Por Amanda Mascarenhas e Laysa Viegas

Além das dificuldades de aceitação por suas famílias e pela sociedade, as travestis e transexuais também lidam com a rejeição de grupos feministas e religiosos

A noite chega e Natasha Ferreira Alves, 26 anos, logo vai para seu ponto de costume. Com seu cabelo comprido e liso, de cor escura, e seu vestido curto e justo, ela atrai vários olhares. Não somente os olhares de julgamento dos quais costuma ser alvo durante o dia. À noite, a coisa muda de figura e Natasha encarna o papel que o senso comum já confere às mulheres transexuais. Ela é uma prostituta e os olhares da noite são de desejo.

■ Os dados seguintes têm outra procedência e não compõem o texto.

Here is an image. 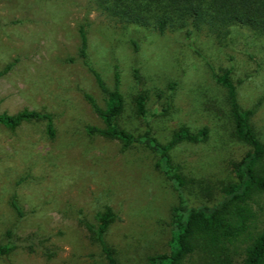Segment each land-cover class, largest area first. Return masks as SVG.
<instances>
[{
  "label": "rangeland",
  "instance_id": "obj_1",
  "mask_svg": "<svg viewBox=\"0 0 264 264\" xmlns=\"http://www.w3.org/2000/svg\"><path fill=\"white\" fill-rule=\"evenodd\" d=\"M81 25L88 61L109 89L117 67L120 127L137 136L148 123L161 143L182 126L208 129L206 142L181 143L170 152L189 181L190 205L219 200L223 185L235 181L232 164L249 150L232 137L226 90L212 70L231 71L238 104L255 108L251 124L264 143V35L236 26L221 41L203 32L186 40L109 21L93 0H0V113L43 111L55 129L50 139L45 122L14 131L0 125V245L9 240L13 246L0 264H106L88 231L105 207L116 215L105 240L119 263L146 264L168 251L176 195L155 168L156 156L85 131L104 127L85 96L104 107V95L79 60ZM138 93L147 96L144 117L135 111ZM255 208L261 228L264 197Z\"/></svg>",
  "mask_w": 264,
  "mask_h": 264
},
{
  "label": "trees",
  "instance_id": "obj_2",
  "mask_svg": "<svg viewBox=\"0 0 264 264\" xmlns=\"http://www.w3.org/2000/svg\"><path fill=\"white\" fill-rule=\"evenodd\" d=\"M94 5L109 21L151 29L158 34L180 33L189 40L203 32L215 41L225 39L233 27H245L258 35H264V0H93ZM79 60L93 76L100 92L104 95V107L86 95L94 114L104 127H87L88 135H98L118 141L123 150L143 146L156 156L155 168L171 185L176 195V204L168 217V251L151 255L146 264H264V225L257 226L258 199L264 197V143L261 142L251 124L255 108L243 110L237 101L236 85L230 70L216 73L212 79L226 90V101L232 119V137L248 146L249 150L232 164L234 182L220 189L221 198L212 204L190 205L185 197L189 181L172 162L170 152L181 143L198 144L208 139L206 127L191 132L182 126L174 131L166 143L159 142L145 124L137 136L126 131L117 123L124 109V100L119 88V73L114 72V87L109 89L100 74L93 68L87 56V37L83 25L79 28ZM134 52L138 43L131 39ZM191 49H194L189 44ZM1 75V74H0ZM133 77L139 81L138 69L133 68ZM172 84L170 89H173ZM170 97L167 107L170 108ZM136 114L144 117L147 96L138 93L134 97ZM164 109V111H166ZM45 122L46 134L53 139L55 129L51 114L24 109L10 115L0 113V125L16 130L24 123ZM12 207L21 217L19 206ZM96 226L88 227L90 239L97 244L106 264H121L115 250L105 240L106 232L115 219V213L105 207L95 216ZM9 235V234H8ZM13 249L8 240L0 245V256Z\"/></svg>",
  "mask_w": 264,
  "mask_h": 264
}]
</instances>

O primeiro carro se aproxima. Ela se abaixa, apoia-se na janela e com seus seios avantajados e os penetrantes olhos azuis que lhe atribuem as lentes de contato, não tem dificuldades em conseguir o primeiro programa da noite. A sensação de nojo, mesmo após tanto tempo se prostituindo, persiste. É terrível fazer sexo com alguém que ela não quer. Natasha tenta pensar apenas no dinheiro: “Eu tenho esse valor”.

É esta a realidade de muitas travestis e transexuais que vivem no Brasil. Raros são os que dão oportunidades de emprego digno a essas mulheres. A prostituição não é uma escolha que parte de uma vontade pessoal, é um meio de sobrevivência quando o mercado de trabalho fecha suas portas. Natasha jamais pensou que conseguiria se prostituir, até não ter alternativa e fazer o primeiro programa. Afinal, ela precisa de dinheiro para comprar os itens, medicamentos e produtos que fazem dela, fisicamente, uma mulher.